Por su alto índice glucémico es un alimento altamente recomendado para deportistas, gracias a que dispara los niveles de insulina, la cual es una hormona necesaria para transportar los aminoácidos a los tejidos después del entrenamiento.
• Fortalece el sistema inmunológico evitando enfermedades del sistema respiratorio y urinario.
• Regula el ritmo cárdiaco y la excitabilidad nerviosa.
• Fortalece los huesos.
• Es un buen preventivo para dolores reumáticos y para síndromes biliares.
• Ayuda a mejorar el sistema digestivo
• Cura ciertas deficiencias del organismo como la anemia.
• Es muy bueno para las agruras, la indigestión y el estreñimiento.
• Es un buen remedio para el dolor de garganta.
El piloncillo es una buena base para elaborar mascarillas faciales que aplicadas diariamente ayudan a proteger la salud de la cara. Es un buen reafirmante que ayuda en la renovación celular y la limpieza de la piel.
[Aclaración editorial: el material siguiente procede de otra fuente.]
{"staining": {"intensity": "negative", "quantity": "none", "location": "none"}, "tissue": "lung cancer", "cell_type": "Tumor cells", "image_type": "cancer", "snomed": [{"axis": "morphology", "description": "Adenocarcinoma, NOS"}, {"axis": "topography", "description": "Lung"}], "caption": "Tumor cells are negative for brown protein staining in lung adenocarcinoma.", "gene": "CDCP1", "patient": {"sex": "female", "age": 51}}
El piloncillo tiene exactamente los mismos usos que el azúcar común, por lo tanto, puede servir en la preparación de alimentos ó bebidas.
EN ALIMENTOS:
Sazonadores: como salsa para carnes.
Conservas de frutas y verduras: mermeladas.
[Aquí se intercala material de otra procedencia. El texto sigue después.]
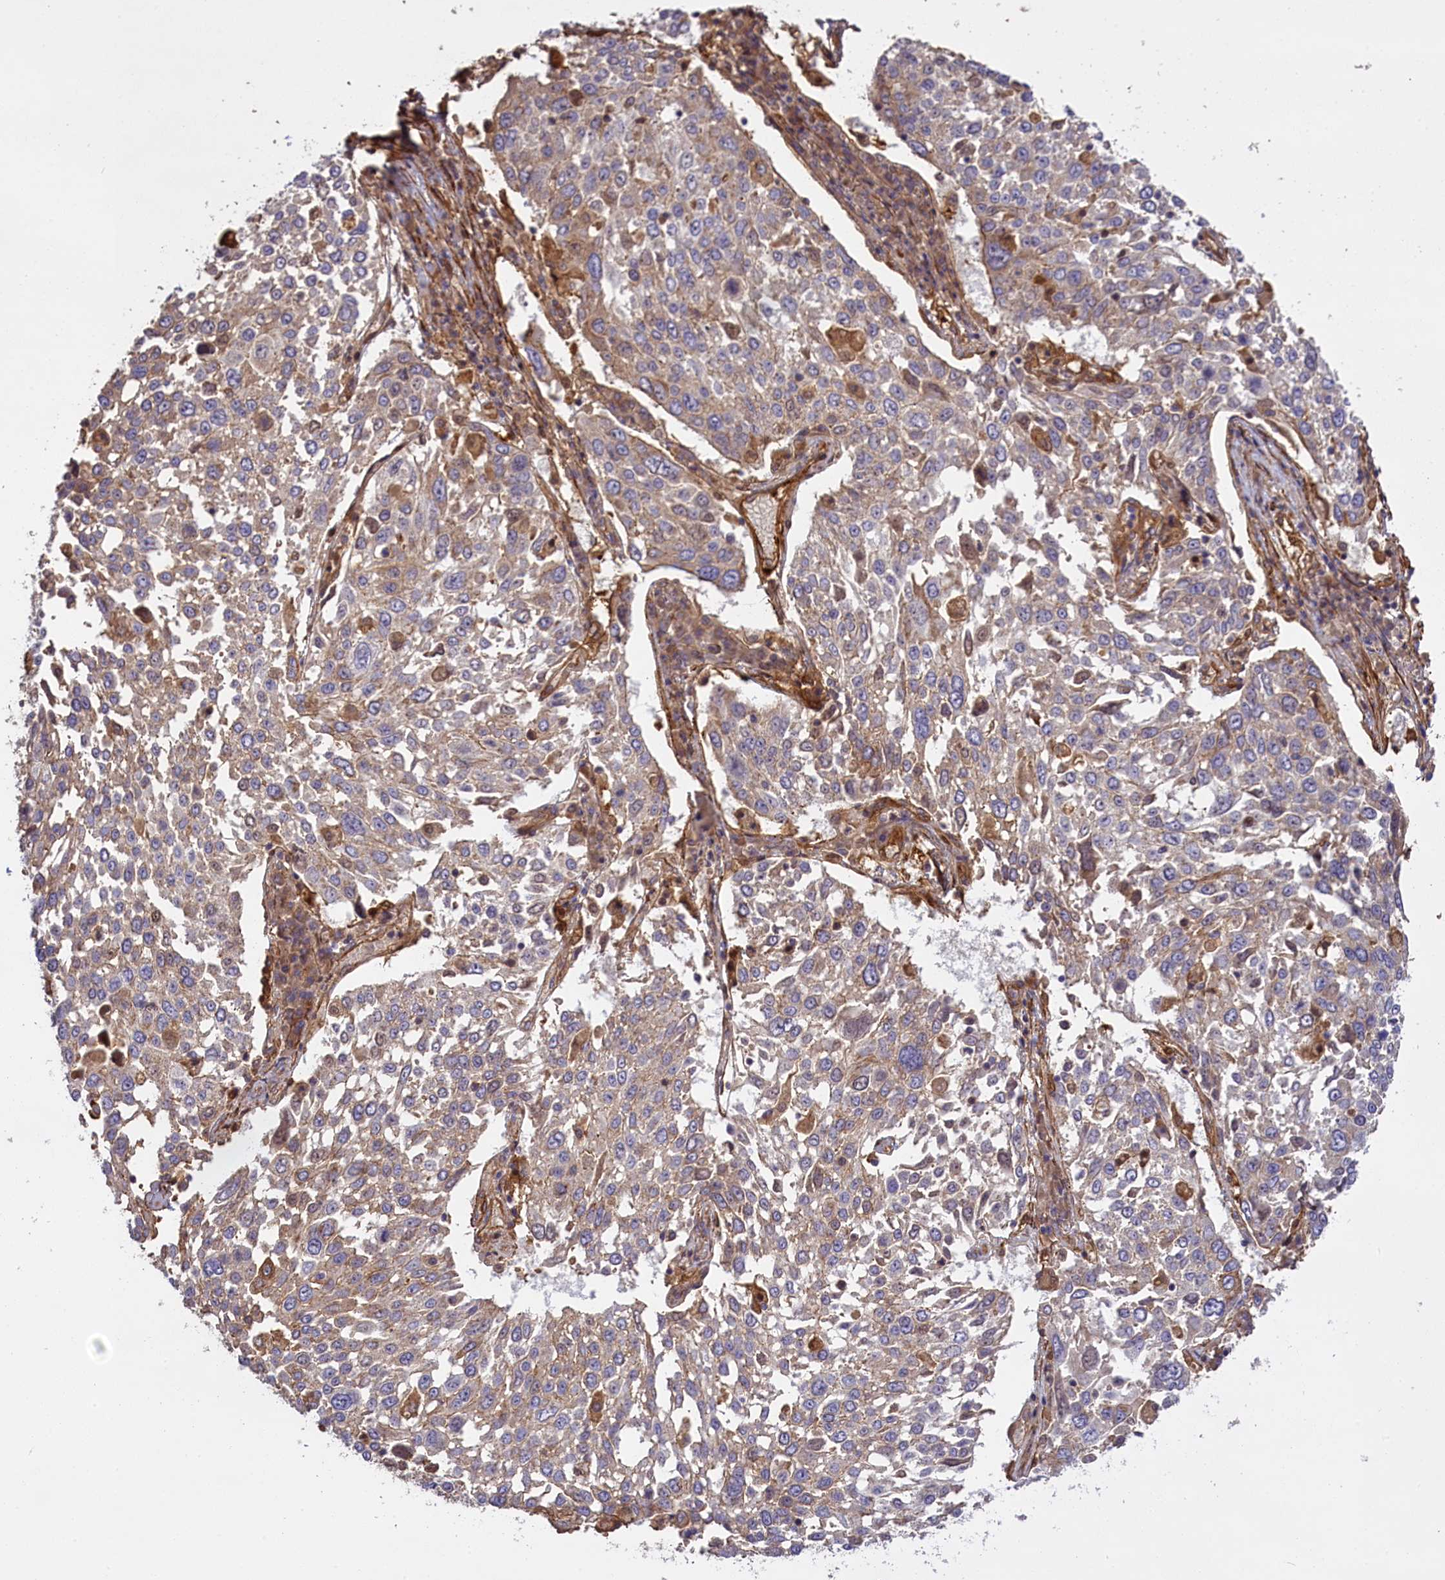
{"staining": {"intensity": "moderate", "quantity": "<25%", "location": "cytoplasmic/membranous"}, "tissue": "lung cancer", "cell_type": "Tumor cells", "image_type": "cancer", "snomed": [{"axis": "morphology", "description": "Squamous cell carcinoma, NOS"}, {"axis": "topography", "description": "Lung"}], "caption": "Lung squamous cell carcinoma tissue shows moderate cytoplasmic/membranous expression in about <25% of tumor cells, visualized by immunohistochemistry.", "gene": "FUZ", "patient": {"sex": "male", "age": 65}}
Platillos típicos regionales: palanquetas, camotes enmielados, las calabazas, el chilacayote, los frutos cristalizados,
ponche, chiles chipotles, etc.
Reposteria: Tortas, bizcochos, galletas, cochinitos de piloncillo.
EN BEBIDAS:
Refrescantes: agua de frutas.
Calientes: café, té, chocolate, atole.
Fermentadas: tejuino, tepache, agua de tíbicos, entre otros.